FBN Holdings Plc Appointments:

  1. Mr. Olusola Adeeyo – Non-Executive Director: With an illustrious career spanning over four decades in Corporate Banking, Treasury, Financial Advisory, and transformational leadership, Mr. Olusola Adeeyo brings a wealth of experience to his new role. He is currently the Chairman of Astral Waters Limited, a prominent water bottling and delivery company licensed by NAFDAC. Mr. Adeeyo’s extensive background includes founding management team involvement in building and nurturing Investment Banking & Trust Company Limited (IBTC), now Stanbic IBTC Bank Plc.
  2. Mr. Viswanathan Shankar – Independent Non-Executive Director: With over 44 years of global financial sector experience, Mr. Viswanathan Shankar brings a wealth of expertise to FBN Holdings. He is the Co-founder and CEO of Gateway Partners, a private equity and alternative investments manager focused on dynamic growth markets. Previously, Mr. Shankar served as CEO – Europe, Middle East, Africa, and Americas, and was a member of the global board of Standard Chartered Plc.
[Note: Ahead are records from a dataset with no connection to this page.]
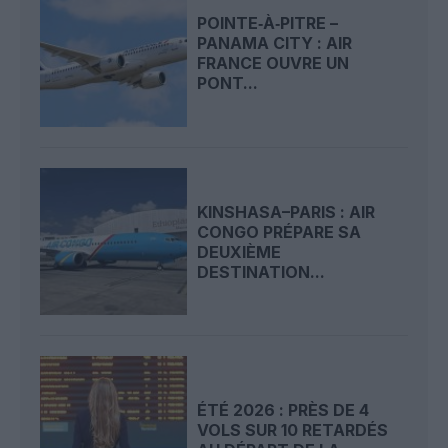
POINTE‑À‑PITRE –
PANAMA CITY : AIR
FRANCE OUVRE UN
PONT...
KINSHASA–PARIS : AIR
CONGO PRÉPARE SA
DEUXIÈME
DESTINATION...
ÉTÉ 2026 : PRÈS DE 4
VOLS SUR 10 RETARDÉS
First Bank of Nigeria Limited (FirstBank) Appointments:

  1. Mrs. Remilekun Adetola Odunlami – Non-Executive Director: Mrs. Odunlami boasts over 30 years of extensive experience in enterprise risk management, compliance, and general management. She has held leadership positions at CitiBank Nigeria Limited and served as Executive Director, Chief Risk Officer at FirstBank.
  2. Mr. Anil Dua and Mrs. Fatima Ibrahim Ali – Independent Non-Executive Directors: Mr. Dua brings over 50 years of vast experience in portfolio and risk management, while Mrs. Ali has over 15 years of experience in strategic business planning, marketing communications, and socio-economic development.

These appointments underscore FBN Holdings’ commitment to strengthening its governance structure and positioning for sustained growth in Nigeria’s financial.